Final Report

Introduction

This project aims to help enterprises and organizations to improve their customer feedback processing and management system and overall complaint resolution strategies. We had dived into relationships between all complaint information and make attempt to come up new ways to categorize complaints and new criteria for prioritize the processing order.

Findings

Relationships between complaint information data are weak;
Categorized complaint content texts base on product category is not proper and can’t cluster

Key insights

We can categorize complaints simply base on processed complaint text.
We can predict user’s sentiment base on complaint information.

Data Source

We used the Consumer Complaint Database from the Consumer Financial Protection Bureau (CFPB) to collect detailed information about consumer complaints related to financial products and services.

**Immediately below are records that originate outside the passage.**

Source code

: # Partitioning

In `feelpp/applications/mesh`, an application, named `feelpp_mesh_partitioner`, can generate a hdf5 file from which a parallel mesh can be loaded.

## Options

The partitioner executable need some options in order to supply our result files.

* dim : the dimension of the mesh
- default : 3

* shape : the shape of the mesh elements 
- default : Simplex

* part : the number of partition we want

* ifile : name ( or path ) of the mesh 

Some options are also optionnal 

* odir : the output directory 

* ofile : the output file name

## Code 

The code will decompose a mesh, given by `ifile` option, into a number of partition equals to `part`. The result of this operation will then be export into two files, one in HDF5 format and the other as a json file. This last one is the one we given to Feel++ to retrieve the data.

The Consumer Complaint Database serves as a central repository for complaints about financial products and services. It includes issues ranging from credit cards and loans to mortgages and bank accounts. Once the CFPB receives a complaint, it forwards the details to the respective company for resolution. Complaints are published in the database after the company responds or 15 days after submission, whichever comes first. The CFPB ensures the database is updated daily, making it a reliable and timely resource for tracking consumer issues in the financial sector.

Supervised Learning

Supervised learning involves training a model on labeled data. In the context of consumer complaints, supervised learning techniques can be applied to predict important outcomes, such as sentiment scores or complaint categories, based on various features. By utilizing labeled data, we can build models that help organizations like the CFPB or financial companies to automate the decision-making process, prioritize complaints, and improve overall complaint resolution strategies.

Regression analysis

Regression analysis is used to predict continuous outcomes based on independent variables. In this context, we applied regression techniques to predict the sentiment score of a complaint based on features such as product type, issue, and complaint tags. By understanding the relationship between these features and sentiment scores, financial institutions or the CFPB can better measure the emotional tone of complaints and determine their urgency or priority for resolution. A regression model can help automate the process of assessing complaints, ensuring that companies respond appropriately based on the predicted sentiment.

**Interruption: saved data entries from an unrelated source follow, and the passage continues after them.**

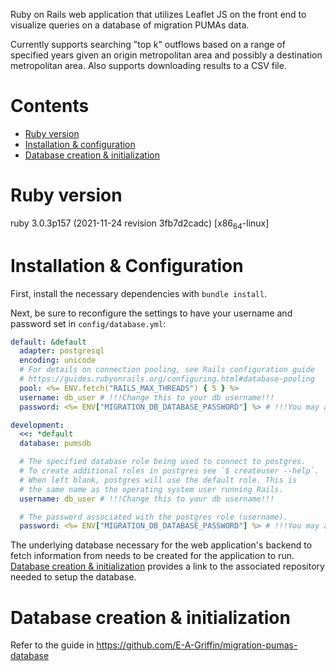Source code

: # README
  Ruby on Rails web application that utilizes Leaflet JS on the front end to visualize queries on a database of migration PUMAs data.

[[./app/assets/images/sample-img.png]]

Currently supports searching "top k" outflows based on a range of specified years given an origin metropolitan area and possibly a destination metropolitan area. Also supports downloading results to a CSV file.

* Contents
- [[#ruby-version][Ruby version]]
- [[#installation--configuration][Installation & configuration]]
- [[#database-creation--initialization][Database creation & initialization]]

* Ruby version
:PROPERTIES:
:CUSTOM_ID: ruby-version
:END:
ruby 3.0.3p157 (2021-11-24 revision 3fb7d2cadc) [x86_64-linux]

* Installation & Configuration
:PROPERTIES:
:CUSTOM_ID: installation--configuration
:END:
First, install the necessary dependencies with ~bundle install~.

Next, be sure to reconfigure the settings to have your username and password set in ~config/database.yml~:
#+BEGIN_SRC yaml
default: &default
  adapter: postgresql
  encoding: unicode
  # For details on connection pooling, see Rails configuration guide
  # https://guides.rubyonrails.org/configuring.html#database-pooling
  pool: <%= ENV.fetch("RAILS_MAX_THREADS") { 5 } %>
  username: db_user # !!!Change this to your db username!!!
  password: <%= ENV["MIGRATION_DB_DATABASE_PASSWORD"] %> # !!!You may also need to change this!!!

development:
  <<: *default
  database: pumsdb

  # The specified database role being used to connect to postgres.
  # To create additional roles in postgres see `$ createuser --help`.
  # When left blank, postgres will use the default role. This is
  # the same name as the operating system user running Rails.
  username: db_user # !!!Change this to your db username!!!

  # The password associated with the postgres role (username).
  password: <%= ENV["MIGRATION_DB_DATABASE_PASSWORD"] %> # !!!You may also need to change this!!!
#+END_SRC

The underlying database necessary for the web application's backend to fetch information from needs to be created for the application to run. [[#database_creation+initialization][Database creation & initialization]] provides a link to the associated repository needed to setup the database.
* Database creation & initialization
:PROPERTIES:
:CUSTOM_ID: database-creation--initialization
:END:
Refer to the guide in https://github.com/E-A-Griffin/migration-pumas-database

Since complaints are typically negative, we used the negative score as the predictor. The negative score ranges from 0 to 1, with higher values indicating stronger negative sentiment.

Based on several regression models, we conclude that tree-based regression models outperform linear regression. Among all tree-based models, whether default or tuned, the performance of Decision Tree, Random Forest, and Gradient Boosting models is very similar. However, considering the variability in real-world data and the randomness in our train-test split, we select the Random Forest model as our final choice. It performs well on both training and test data, and as an ensemble model, it presents strong consistency across different datasets.

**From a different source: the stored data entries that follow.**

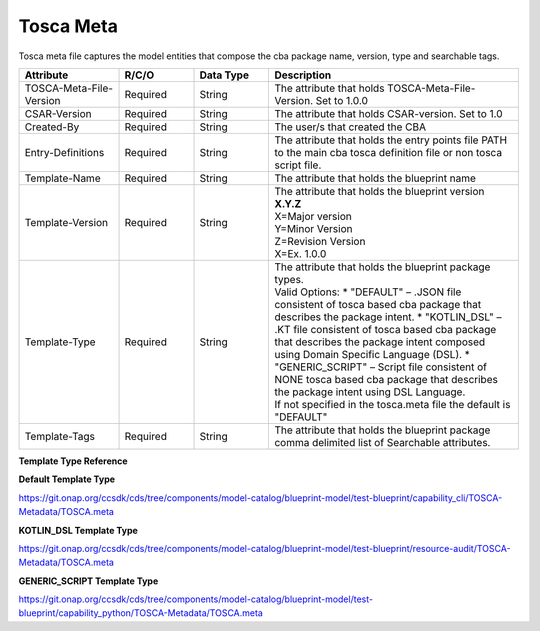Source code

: .. This work is a derivative of https://wiki.onap.org/display/DW/Modeling+Concepts
.. This work is licensed under a Creative Commons Attribution 4.0
.. International License. http://creativecommons.org/licenses/by/4.0
.. Copyright (C) 2020 Deutsche Telekom AG.

.. _tosca_meta:

Tosca Meta
----------

Tosca meta file captures the model entities that compose the cba package name, version, type and searchable tags.

.. list-table::
   :widths: 20 15 15 50
   :header-rows: 1

   * - Attribute
     - R/C/O
     - Data Type
     - Description
   * - TOSCA-Meta-File-Version
     - Required
     - String
     - The attribute that holds TOSCA-Meta-File-Version. Set to 1.0.0
   * - CSAR-Version
     - Required
     - String
     - The attribute that holds CSAR-version. Set to 1.0
   * - Created-By
     - Required
     - String
     - The user/s that created the CBA
   * - Entry-Definitions
     - Required
     - String
     - The attribute that holds the entry points file PATH to the main cba tosca definition file
       or non tosca script file.
   * - Template-Name
     - Required
     - String
     - The attribute that holds the blueprint name
   * - Template-Version
     - Required
     - String
     - | The attribute that holds the blueprint version
       | **X.Y.Z**
       | X=Major version
       | Y=Minor Version
       | Z=Revision Version
       | X=Ex. 1.0.0
   * - Template-Type
     - Required
     - String
     - | The attribute that holds the blueprint package types.
       | Valid Options:
         * "DEFAULT" – .JSON file consistent of tosca based cba package that describes the package intent.
         * "KOTLIN_DSL" – .KT file consistent of tosca based cba package that describes the package intent
            composed using Domain Specific Language (DSL).
         * "GENERIC_SCRIPT" – Script file consistent of NONE tosca based cba package that describes the package intent
            using DSL Language.
       | If not specified in the tosca.meta file the default is "DEFAULT"
   * - Template-Tags
     - Required
     - String
     - The attribute that holds the blueprint package comma delimited list of Searchable attributes.

**Template Type Reference**

**Default Template Type**

https://git.onap.org/ccsdk/cds/tree/components/model-catalog/blueprint-model/test-blueprint/capability_cli/TOSCA-Metadata/TOSCA.meta

**KOTLIN_DSL Template Type**

https://git.onap.org/ccsdk/cds/tree/components/model-catalog/blueprint-model/test-blueprint/resource-audit/TOSCA-Metadata/TOSCA.meta

**GENERIC_SCRIPT Template Type**

https://git.onap.org/ccsdk/cds/tree/components/model-catalog/blueprint-model/test-blueprint/capability_python/TOSCA-Metadata/TOSCA.meta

The prediction result shows below:

Classification Analysis

Classification techniques aim to categorize data into predefined classes or labels. For consumer complaints, classification models can be used to determine the category of a complaint based on features like the company involved, sentiment score, complaint amount, and narrative complaint length. This can help the CFPB or companies assess whether a complaint has been correctly categorized and identify potential misclassifications. By automating the classification process, organizations can streamline their complaint handling systems, ensuring complaints are routed to the appropriate department and addressed more efficiently.

For binary classification, the Random Forest classifier outperforms the Logistic Regression model.

For multi-class classification, considering the imbalance in our dataset, we focus on the Weighted F1 score for the test dataset as the evaluation criterion. Based on this, we believe the One-vs-Rest model is the best choice. While the Random Forest model achieves perfect results on the training data, it may lead to undesired overfitting, making it less reliable for generalization.

The prediction result shows below:

Unsupervised learning

According to all dimentionality reduction parts and clustering parts, we can conclude that for our text data, TFIDF vectorization works a bit better than BERT embedding, t-SNE works better than PCA in visualization, KMeans method works well but definitely not DBSCAN. For other categorical data and numerical data, t-SNE works well in dimentionality reduction and hierarchical clusters well.

In conclusion to our topic, the product category doesn’t seem to have close relationship with users’ actual complaint content as shown in the plot below, or one of another assumption is that the product categories are too similar to each other and don’t have much difference, which may also misleading the users when submitting their complaint. The product category can’t categorize the complaints properly.

Base on our KMeans model results shown in the below image, we can see that there are different ways we can apply to form better categorization in order to enhance the efficiency of complaint handling. We now have the clusters, for further research, maybe we can dive into each clusters to specify each cluster’s topic.

Business Implications

Optimizing the channels for connecting enterprises with users and the strategies for dealing with negative news is conducive to establishing a better corporate image and achieving higher achievements in future corporate affairs

Conclusion

In the sight of the user, we think there are many ways for enterprises to better serve customer and satisfy user’s demands.